My lower back is sore and my arms feel tight and my shoulder blades are bruised. Carry more than 100 pounds of comic books in a backpack and in shoulder bags, while maneuvering through thousands of people, and see how you feel.
Skipped the panels and the gaming demonstrations, spent little time exploring the main floor, and bought very little at New York Comic Con, but since I didn’t go for the panels or for the gaming demonstrations or to buy anything, I don’t feel I missed out on anything. Instead, I sought out writers and artists, most of whom were more than happy to sign their books and swap stories about the X-Men.
Chris Claremont shared stories he never got to write, and Bob McLeod reminisced about the early days of the New Mutants, and Phil Jiminez talked about his experiences with Marvel and DC (and his thoughts on DC’s New 52). Billy Tan remembered that during his run on Uncanny X-Men, Rachel Summers wore hoop earrings, and Peter Beagle admitted that a couple of sentences had changed between one edition of The Last Unicorn and the next edition of the book.
Bill Willingham talked fables and princesses, and Peter David talked feedback about introducing a gay storyline into X-Factor (surprising, who hated the storyline the most).

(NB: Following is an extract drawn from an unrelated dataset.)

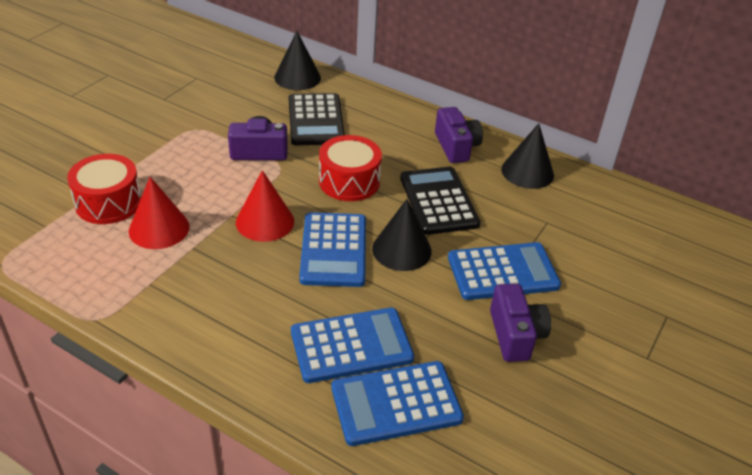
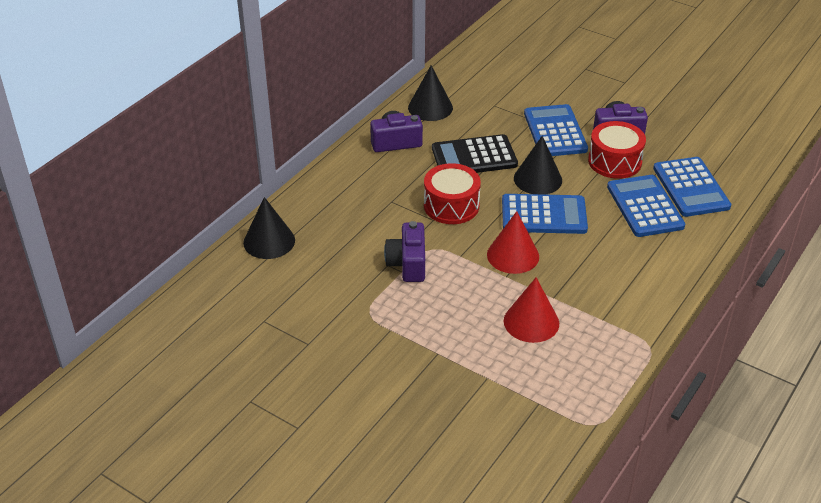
camera: 85 degrees left, 0 degrees up
red drum [67,154,141,224] -> red drum moved to [588,121,646,179]
black calculator [289,93,345,145] -> none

I made Marjorie Liu blush (accidentally), sought out those involved with the Age of X X-Men storyline and Comic Book Tattoo (a collection of comic book stories based on Tori Amos songs), and I learned that Stephanie Hans based her rendering of Thor in the Exiled mini-series (crossing New Mutants with Journey Into Mystery) with the character that Vincent D’Onofrio played in Adventures in Babysitting. I was worried that Rick Remender, whose stories are some of the best being told in the X-family of books, would be a dick, but he isn’t, and all of this, and more, the reason I have bruises for shoulder blades and a sore lower back.